- _EXERCISE AIM_
In the data below, which lines hold the word "Health"? Copy them.

Dataset entries
※ ※ ※

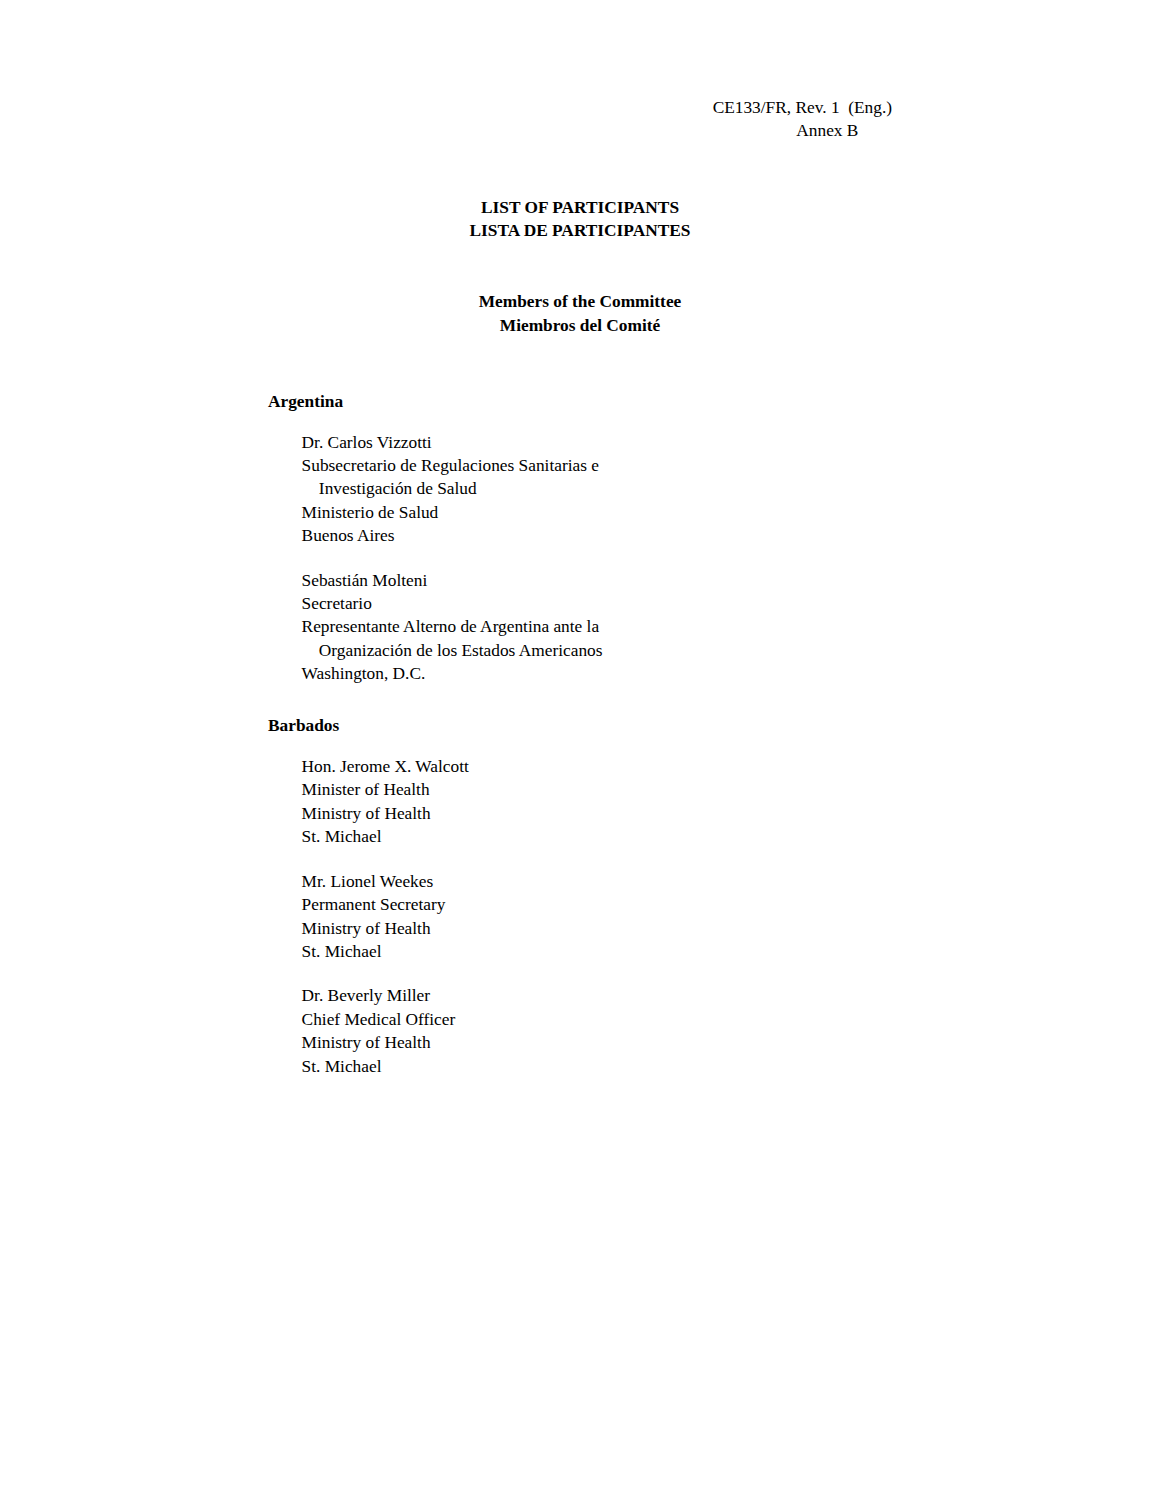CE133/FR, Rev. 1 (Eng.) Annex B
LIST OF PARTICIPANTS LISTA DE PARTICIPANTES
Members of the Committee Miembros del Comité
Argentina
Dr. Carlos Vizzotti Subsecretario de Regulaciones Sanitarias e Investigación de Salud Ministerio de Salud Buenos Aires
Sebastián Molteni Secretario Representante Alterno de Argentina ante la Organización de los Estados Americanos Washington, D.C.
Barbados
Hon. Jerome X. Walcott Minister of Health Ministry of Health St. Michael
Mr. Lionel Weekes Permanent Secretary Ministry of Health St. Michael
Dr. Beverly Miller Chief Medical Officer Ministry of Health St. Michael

※ ※ ※

- _RESULT FOR THIS EXERCISE_
Hon. Jerome X. Walcott Minister of Health Ministry of Health St. Michael
Mr. Lionel Weekes Permanent Secretary Ministry of Health St. Michael
Dr. Beverly Miller Chief Medical Officer Ministry of Health St. Michael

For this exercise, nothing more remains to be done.